* **Data below**:
========================
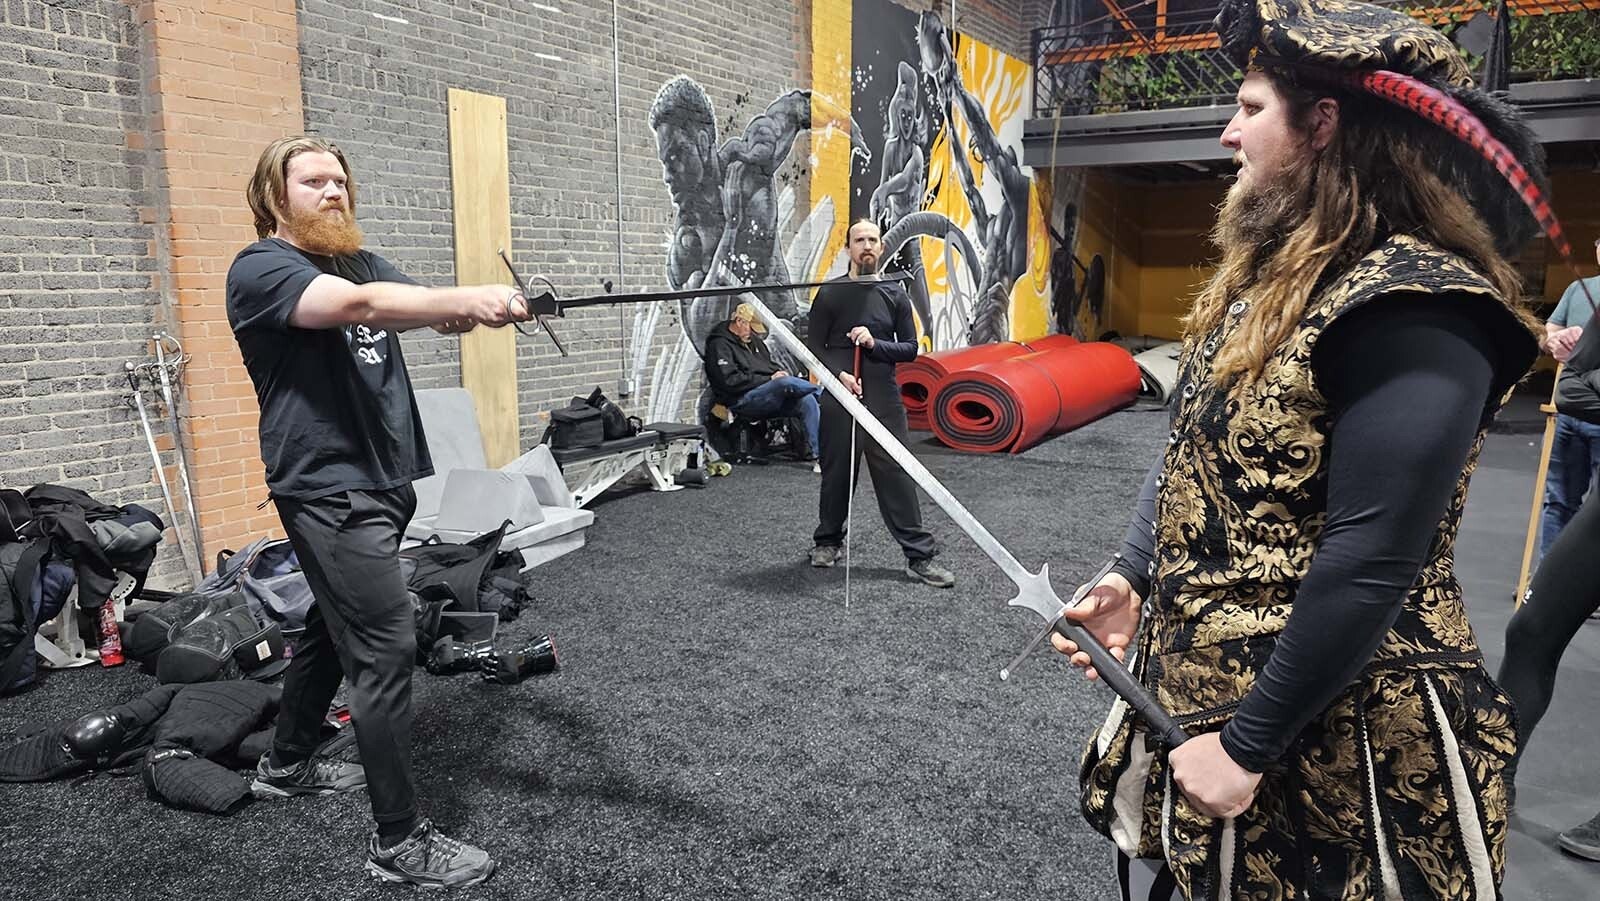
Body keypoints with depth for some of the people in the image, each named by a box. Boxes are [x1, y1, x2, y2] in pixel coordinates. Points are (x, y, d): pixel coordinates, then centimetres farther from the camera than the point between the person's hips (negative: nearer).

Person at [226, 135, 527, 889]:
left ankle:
========================
* **Problem description**: Please print all the lines above exactly as given and leave out every picture.

* **Answer to this task**:
Body keypoints with depth for some of the people in the image, each named by a box. Boxes are [x1, y1, x2, y2] in pixel coordinates. Points are (x, y, d): pixel coordinates, then centimetres farther from the camera than the point between the person's hips (negative: nearer).

Person at [226, 135, 527, 889]:
left ankle:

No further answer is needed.